Great idea @mikeR, thanks. So great that I went ahead and did it in a spare 5 mins! You can read about it in the README here: https://github.com/matt-dray/r2eng#rstudio-addin

jtr13 · July 23, 2020, 2:26pm

Aha. Somehow I missed the beginning of the conversation. Awesome idea for a package and great progress.

AmeliaMN · July 24, 2020, 4:16pm

Yes, I think there is more thinking to be done about the different "levels" of reading code out loud. There is "typing with your tongue," there is a sort of overview way of speaking things (maybe dropping brackets, for example) and then a super-high-level "what's the big idea" kind of reading.

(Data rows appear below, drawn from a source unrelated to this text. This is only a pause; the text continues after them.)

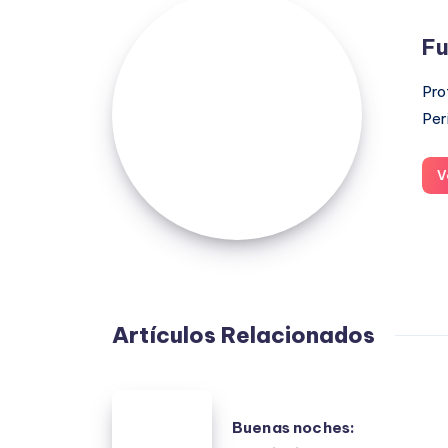
Fuensanta
López
Fu
Moreno
Pro
Per
V
Artículos Relacionados
Buenas
Buenas noches:
noches: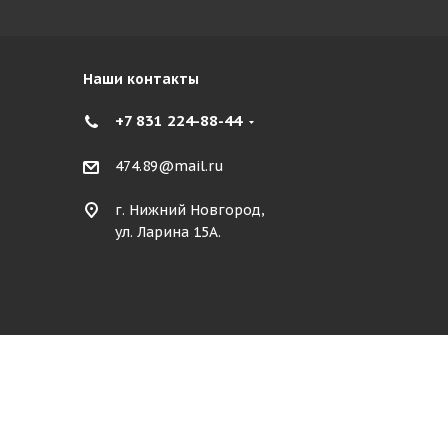
Наши контакты
+7 831 224-88-44
474.89@mail.ru
г. Нижний Новгород,
ул. Ларина 15А.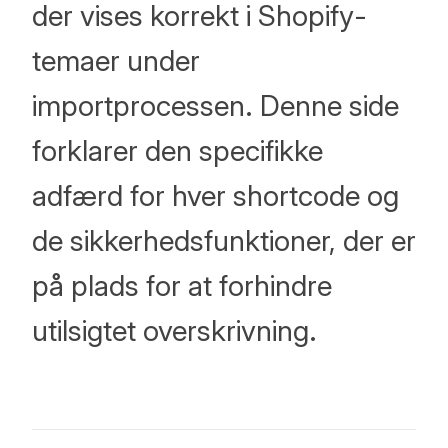
der vises korrekt i Shopify-
temaer under
importprocessen. Denne side
forklarer den specifikke
adfærd for hver shortcode og
de sikkerhedsfunktioner, der er
på plads for at forhindre
utilsigtet overskrivning.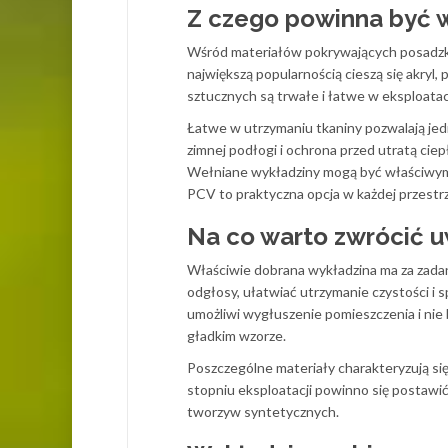
Z czego powinna być
Wśród materiałów pokrywających posadzk
największą popularnością cieszą się akryl
sztucznych są trwałe i łatwe w eksploatac
Łatwe w utrzymaniu tkaniny pozwalają jedn
zimnej podłogi i ochrona przed utratą ciep
Wełniane wykładziny mogą być właściwym 
PCV to praktyczna opcja w każdej przestrz
Na co warto zwrócić 
Właściwie dobrana wykładzina ma za zadani
odgłosy, ułatwiać utrzymanie czystości i 
umożliwi wygłuszenie pomieszczenia i nie 
gładkim wzorze.
Poszczególne materiały charakteryzują się
stopniu eksploatacji powinno się postawić
tworzyw syntetycznych.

There's also the idea of audience. The way you "read" code is different between the way you read it when you are teaching sighted college students who are new to coding, reading silently inside your own head, how blind people read code (Andreas Stefik had a great keynote the same week as my useR! keynote where he talked about the idea of "skimming" code for the blind and visually impaired), how people whose first human language isn't English read English-based programming languages, etc.

I agree that automated reading out loud in the "typing with your tongue" style is the easiest to implement, although it probably only works in error-free code. I'll reproduce this tweet from Neil Brown because I think it's so relevant:

Not to mention context-sensitive syntax. e.g. Java 1<2 should be pronounced less-than by screen reader. But List<String>; is it "less-than String greater-than" or a custom pronunciation? Problem with latter is that a mismatch like List<String makes it "less-than" again

It might be useful to develop a list of places where this kind of mispronunciation could happen in R. One example from my talk was the vbar, |, which can mean "or" or "given" depending on context.

matt · July 26, 2020, 9:54am

Thank you very much, Amelia.

You're right, there's definitely 'levels' to consider. There's a lot of complexity in user personas and human language, for sure. This emphasises our need to make clear the purpose and limitations of {r2eng}.

Simpler is probably better for now, but some good contextual awareness is necessary. Along with Neil's context-sensitivity example, the {lintr} parser in {r2eng} also 'misses' tokens like !! (read as 'not not'). These examples definitely require better logic than the simple one-to-one mapping of tokens to English.

Andreas's talk was also interesting, thank you. His screen reader's lack of code awareness made clear the accessibility problem. He also made some interesting points about navigating by abstract syntax trees and semantic prioritisation. {r2eng} shouldn't place itself as an 'answer' to this, but may be useful for some users.

Bottom line: more user testing!

system · August 16, 2020, 9:58am

This topic was automatically closed 21 days after the last reply. New replies are no longer allowed.